After deploying it with truffle, I've seen that the balance of the account from which that contract has been deployed, has been reduced by 0.045 Ether, which would be something around $15 at today's exchange rate.

I don't know if this is normal, but to me it seems way too expensive.

The gas price in my testnet is 20000000000 and current gas price (seen on https://ethstats.net/) is even higher (35500000000). So, if I'm not wrong, deploying it to the mainnet would be even more expensive!

So, in short, my question is: Is this price normal or am I missing something?

EDIT: Solidity browser says that for this very contract, "Creation: 20435 + 126600", which translates to less than $1... is truffle stealing my Ether somehow?!

Thanks a lot in advance! :)

2 Answers 2

3

You are missing something.

The amount of gas a transaction requires to submit depends on the amount of processing that miners have to do. A reasonable proxy to this is the amount of input data associated with a transaction.

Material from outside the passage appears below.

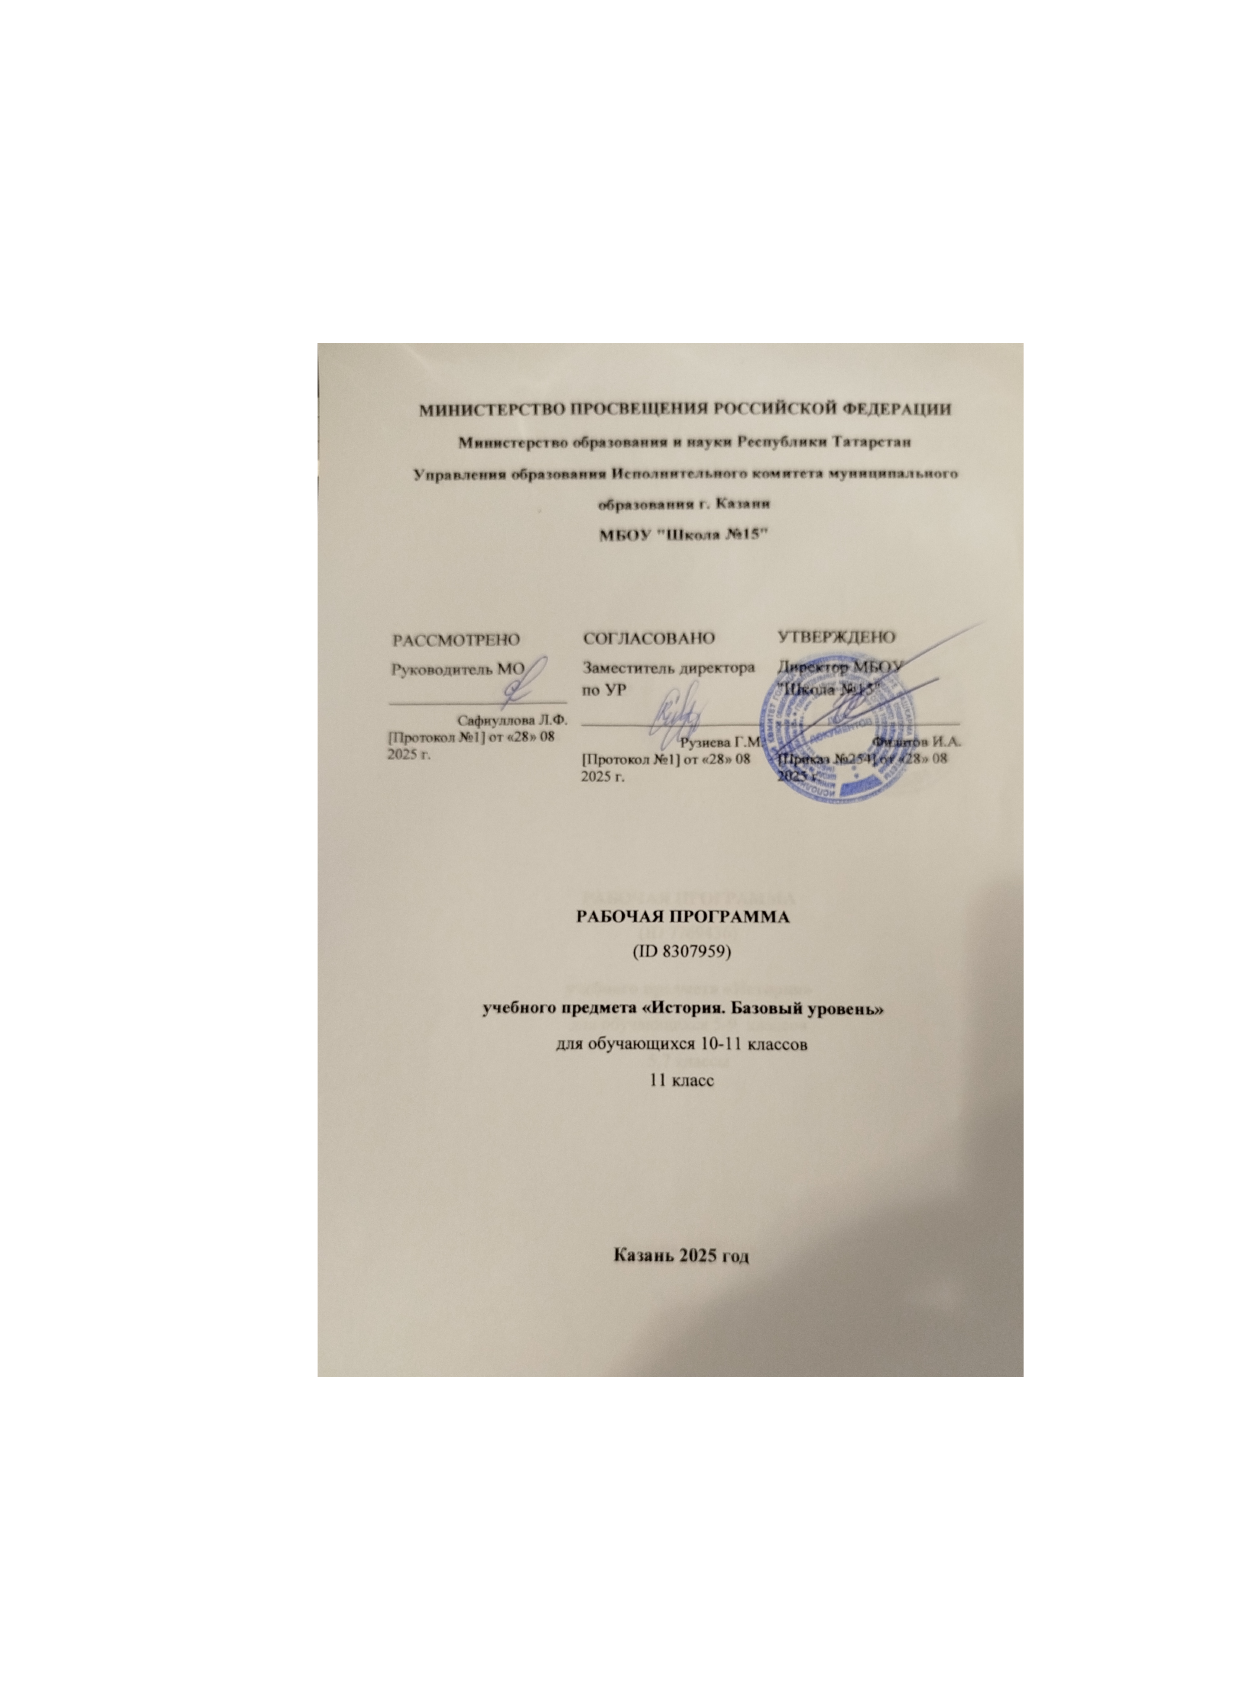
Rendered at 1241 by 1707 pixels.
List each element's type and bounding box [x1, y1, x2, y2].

picture [317, 343, 1024, 1377]
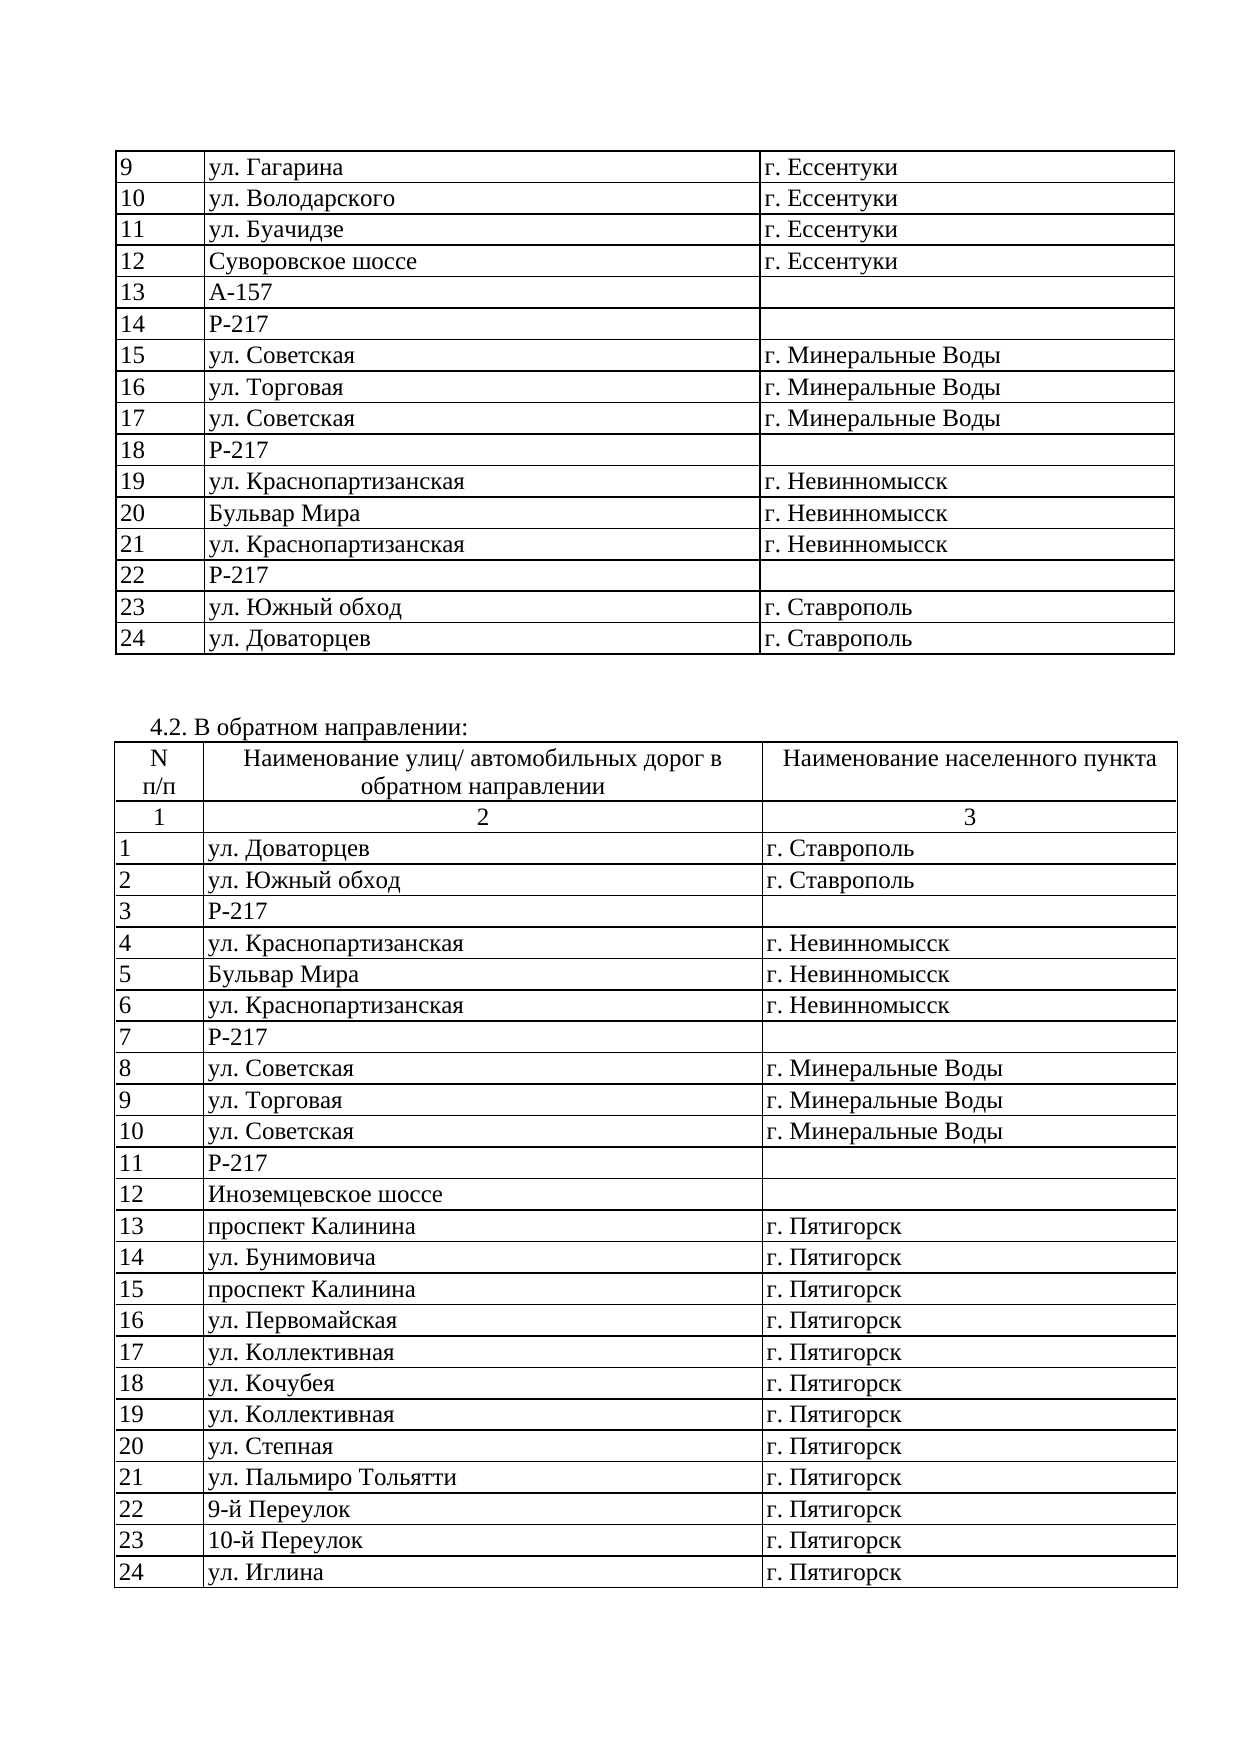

When submitting a contract you submit the encoded bytecode of the contract. The cost you incurred is significantly more than such a simple contract should incur. Without details of how exactly you submitted the contract, no-one can know if you did something wrong.

35.5 Gwei is the current average gas price. You can specify any gas price you want. Example gas prices are outlined here. It just discerns how quickly your transaction will get mined.

1
  • Oh, ok... So this just might be that truffle is charging me an insanely high fee in order to publish the contract instantly. That would be a very logical explanation. Thanks a lot, Thomas! :)
    – JaVinci
    Commented Sep 6, 2017 at 10:39
3

You can set gas limit and gas price for each network in truffle.js Here is sample of truffle.js,

module.exports = {
  // See <http://truffleframework.com/docs/advanced/configuration>
  // to customize your Truffle configuration!
    migrations_directory: "./migrations",
    networks: {
        development: {
        host: "127.0.0.1",
        network_id: "*", // Match any network id
        gas: 13245300
    },
    ropsten: {
      host: "localhost",
      network_id: "3",
      gas: 4600624,
      gasPrice: 22000000000,
      from: "address to own the contract"
    },
    mainnet: {
      host: "localhost",
      network_id: "1",
      gas: 4324530, 
      gasPrice: 2000000000, 
      from: "address to own the contract"    
    }   
}      
};

when you try to deploy, do something like truffle migrate --network ropsten --reset.